Where, O death is your sting?"   1 Cor 15:29


"He will wipe every tear from their eyes, there will be no more mourning or crying or pain, for the old order of things has passed away.
He who was seated on the throne said, "I am making all things new! then he said "Write this down, for these words are trustworthy and true."
He said to me:  "It is done.  I am the Alpha and Omega, the Beginning and the End.  To him who is thirsty I will give to drink without cost from the spring of the water of life. "  Revelation 21:3-6

This revelation (unveiling) of Jesus Christ given to John gives me hope.   Jesus is still on the throne, sovereign over the beginning ,sovereign over the end....and all the little moments in between.

9 comments:

Lynnea said...

One thing I want to say right now.
{Hugs} to you dear friend.
Lynnea

Jenn @Treasuring Lifes Blessings said...

Happy 12th Birthday Samuel!

HUGE (((hugs))) to you Carla! I like your description of a swiss cheese heart, I totally understand. Praying for you!

Kim said...

Carla, thank you for sharing such an intimate part of your heart. Yesterday, Clay and I read your blog post from for years ago about Samuel as we were driving, tears streaming down both our faces. It is amazing to see the work our great God has done and is doing in your heart. Your Swiss cheese heart is one after his own, and one day it will be whole - Praise Him who paid our debt and raise our lives up from the dead. Praise Him, he is making all things new.

Marcy Payne said...

That was beautiful Carla. My heart aches with yours. You are right in that the pain does get filed away, but every now and again, when we open that 'file" it comes back in an ache. I love the way you honored your boy in heaven and the one still waiting for your arms.

Mrs Manz said...

Crying with you, friend. Your post opened my own file tonight... Something I haven't done for a while. I daily praise God for bringing me out of those depths of grief - but the change of heart that comes from burying a child really is a scar. Beautiful - but there forever. And that 's okay, right? Wish I had known today so I could have given you an extra-long hug... Next time. :)

Unknown said...

When they leave us, what they leave behind is something that changes us forever. We can't see it - we can't touch it - yet something is left here that moves us down brighter paths and opens up places of our hearts that were never opened.
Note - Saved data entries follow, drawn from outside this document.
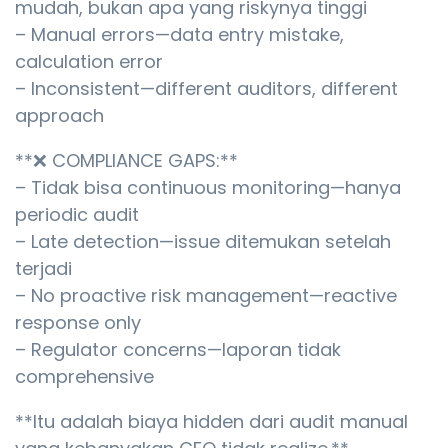
mudah, bukan apa yang riskynya tinggi
– Manual errors—data entry mistake,
calculation error
– Inconsistent—different auditors, different
approach
**❌ COMPLIANCE GAPS:**
– Tidak bisa continuous monitoring—hanya
periodic audit
– Late detection—issue ditemukan setelah
terjadi
– No proactive risk management—reactive
response only
– Regulator concerns—laporan tidak
comprehensive
**Itu adalah biaya hidden dari audit manual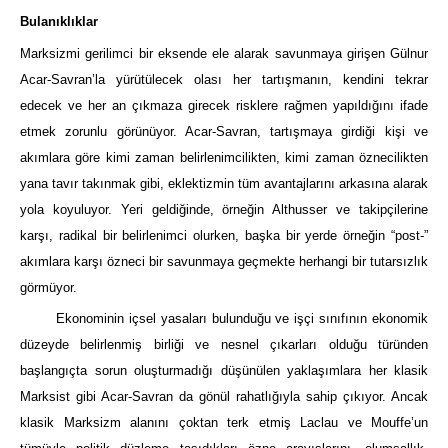
Bulanıklıklar
Marksizmi gerilimci bir eksende ele alarak savunmaya girişen Gülnur
Acar-Savran’la yürütülecek olası her tartışmanın, kendini tekrar
edecek ve her an çıkmaza girecek risklere rağmen yapıldığını ifade
etmek zorunlu görünüyor. Acar-Savran, tartışmaya girdiği kişi ve
akımlara göre kimi zaman belirlenimcilikten, kimi zaman öznecilikten
yana tavır takınmak gibi, eklektizmin tüm avantajlarını arkasına alarak
yola koyuluyor. Yeri geldiğinde, örneğin Althusser ve takipçilerine
karşı, radikal bir belirlenimci olurken, başka bir yerde örneğin “post-”
akımlara karşı özneci bir savunmaya geçmekte herhangi bir tutarsızlık
görmüyor.
Ekonominin içsel yasaları bulunduğu ve işçi sınıfının ekonomik
düzeyde belirlenmiş birliği ve nesnel çıkarları olduğu türünden
başlangıçta sorun oluşturmadığı düşünülen yaklaşımlara her klasik
Marksist gibi Acar-Savran da gönül rahatlığıyla sahip çıkıyor. Ancak
klasik Marksizm alanını çoktan terk etmiş Laclau ve Mouffe’un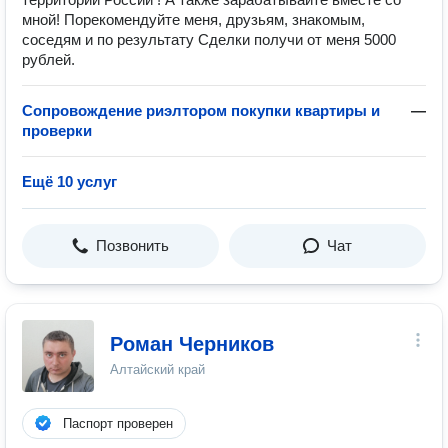
мной! Порекомендуйте меня, друзьям, знакомым,
соседям и по результату Сделки получи от меня 5000
рублей.
Сопровождение риэлтором покупки квартиры и
—
проверки
Ещё 10 услуг
Позвонить
Чат
Роман Черников
Алтайский край
Паспорт проверен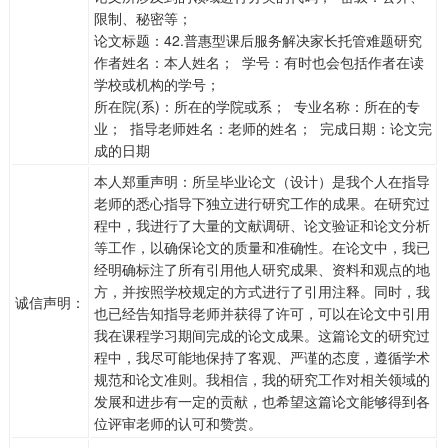
限制、秘密等；
论文标题：42.普惠型课后服务解决家长托管难题研究
作者姓名：本人姓名； 学号：有时也会包括作者在读
学校或机构的学号；
所在院(系)：所在的学院或系； 专业名称：所在的专
业； 指导老师姓名：老师的姓名； 完成日期：论文完
成的日期
本人郑重声明：所呈毕业论文（设计）是我个人在指导
老师的悉心指导下独立进行研究工作的成果。在研究过
程中，我进行了大量的文献调研、论文验证和论文分析
等工作，以确保论文的质量和准确性。在论文中，我已
经明确标注了所有引用他人研究成果、资料和观点的地
方，并按照学校规定的方式进行了引用注释。同时，我
诚信声明：
也已经告知指导老师并获得了许可，可以在论文中引用
我在课程学习期间完成的论文成果。这篇论文的研究过
程中，我尽可能地保持了客观、严谨的态度，遵循学术
规范和论文准则。我相信，我的研究工作对相关领域的
发展和进步有一定的贡献，也希望这篇论文能够得到各
位评审老师的认可和赞赏。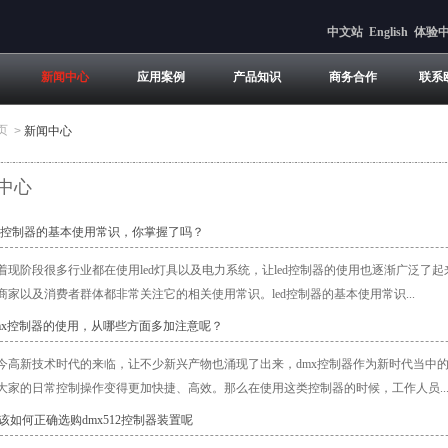
中文站
English
体验
新闻中心
应用案例
产品知识
商务合作
联系
页
>
新闻中心
中心
led控制器的基本使用常识，你掌握了吗？
着现阶段很多行业都在使用led灯具以及电力系统，让led控制器的使用也逐渐广泛
商家以及消费者群体都非常关注它的相关使用常识。led控制器的基本使用常识...
dmx控制器的使用，从哪些方面多加注意呢？
今高新技术时代的来临，让不少新兴产物也涌现了出来，dmx控制器作为新时代当中
大家的日常控制操作变得更加快捷、高效。那么在使用这类控制器的时候，工作人员..
应该如何正确选购dmx512控制器装置呢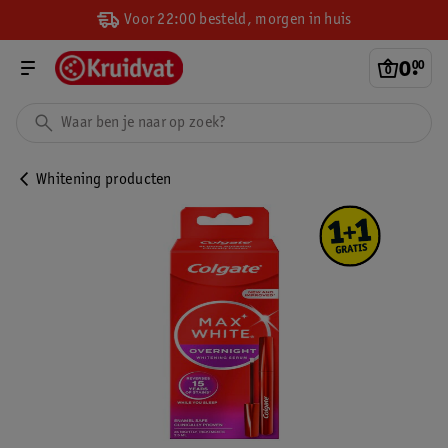
Voor 22:00 besteld, morgen in huis
0
.
00
Whitening producten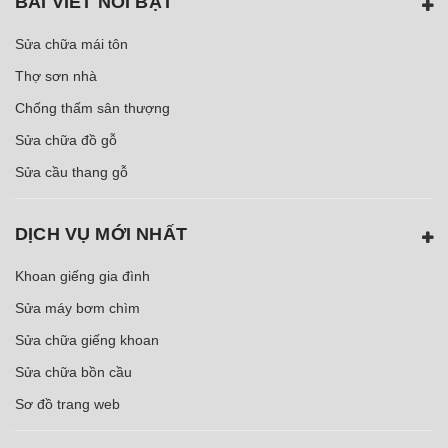
BÀI VIẾT NỖI BẬT
Sửa chữa mái tôn
Thợ sơn nhà
Chống thấm sân thượng
Sửa chữa đồ gỗ
Sửa cầu thang gỗ
DỊCH VỤ MỚI NHẤT
Khoan giếng gia đình
Sửa máy bơm chìm
Sửa chữa giếng khoan
Sửa chữa bồn cầu
Sơ đồ trang web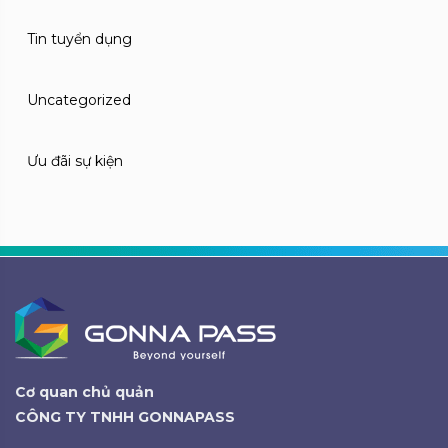
Tin tuyển dụng
Uncategorized
Ưu đãi sự kiện
Cơ quan chủ quản
CÔNG TY TNHH GONNAPASS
Praising God today for what Samuel left here for his mommy, his daddy and his family.

Love you friend.
Lynnette

Karen said...

YES. The 'missing' file, well said. There are totally different files within those ones too, like you say for people who are far away but also for times that are far away as well. I am so glad for both little Samuel and you and Nathaniel that he was a part of your life, even though it was for such a short time. It's given you such a beautiful heart, and you know it may be Swiss cheese but that just means it keeps on getting holy-er all the time ;) Saludos y abrzos my friend

Anonymous said...

It's true when they say there's more room in a broken heart. Sending you lots of love and prayers today as you remember Samuel and all he has given you. X

Chris said...

Carla
Stanging in awe of your faith, your perseverence, and HOW GREAT IS OUR GOD, to be providing so much in these tremulous times!!!
May He continue to strengthen and fortify you!